AstraZeneca’s COVID-19 vaccine has been linked to five cases of acquired haemophilia A (AHA) in Australian patients, according to research presented at the ISTH 2022 Congress.
A review of the patients’ clinical notes saw all hospitalised for bleeding within 19 to 35 days of ChAdOx-1 vaccination, and no evidence of underlying malignancy or autoimmune disorders.
While causation can’t be definitively proven, the timely development and lack of alternative aetiology “may highlight the risk of a rare adverse event following immunisation”, the authors — Australian haematologists — wrote in their abstract.
It’s not the first time post-vaccination AHA has been reported, with some cases occurring after influenza and mRNA-based COVID-19 immunisation, however most AHA cases are autoimmune disease-, malignancy- or pregnancy-related or idiopathic, they noted.
Autoimmune disorders are also “known to occur post-vaccination, with postulated mechanisms including antigenic mimicry and non-specific activation of quiescent autoreactive T and B cells”, they added.
All patients in this review were over 70, the age group “most likely to be affected by AHA”, with recent vaccination the only apparent influence on extensive testing.
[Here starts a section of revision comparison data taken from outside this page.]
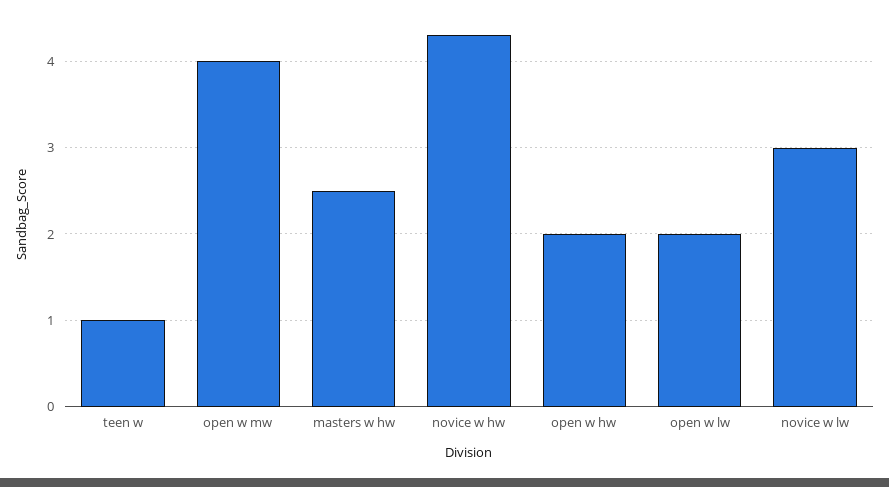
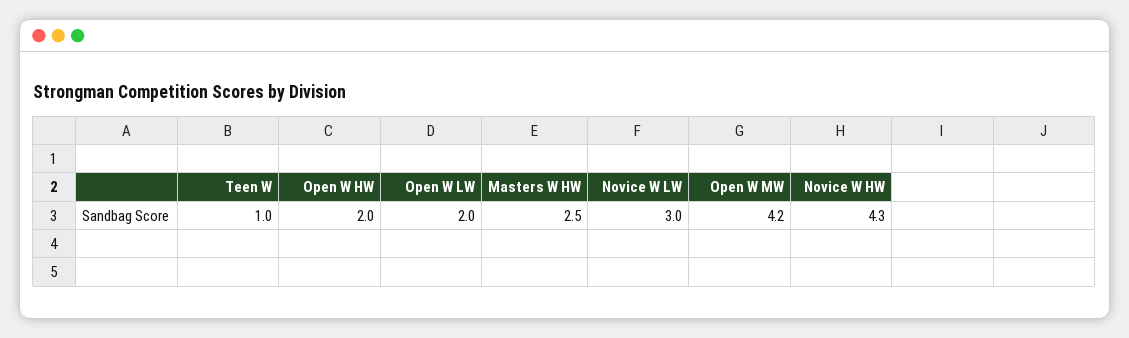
  {
    "teen w": 1,
-   "open w mw": 4,
+   "open w mw": 4.2,
    "masters w hw": 2.5,
    "novice w hw": 4.3,
    "open w hw": 2,
    "open w lw": 2,
    "novice w lw": 3
  }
Yet, malignancy “can present late and we have a fairly short follow-up time”, the authors ceded.
Patients presented to hospital with oropharyngeal, intramuscular or subcutaneous bleeding, with one subsequently developing a large retroperitoneal haemorrhage.
Three required bypassing agents to control bleeding and all achieved complete remission following treatment with prednisolone plus cyclophosphamide and/or rituximab.
“We report on five cases of AHA occurring following ChAdOx-1 COVID-19 vaccination without alternate aetiology for AHA found despite extensive investigations”, the authors wrote.
Though they couldn’t conclusively prove causation, clinicians should be conscious of the potential risk of a rare adverse post-vaccination event, they said.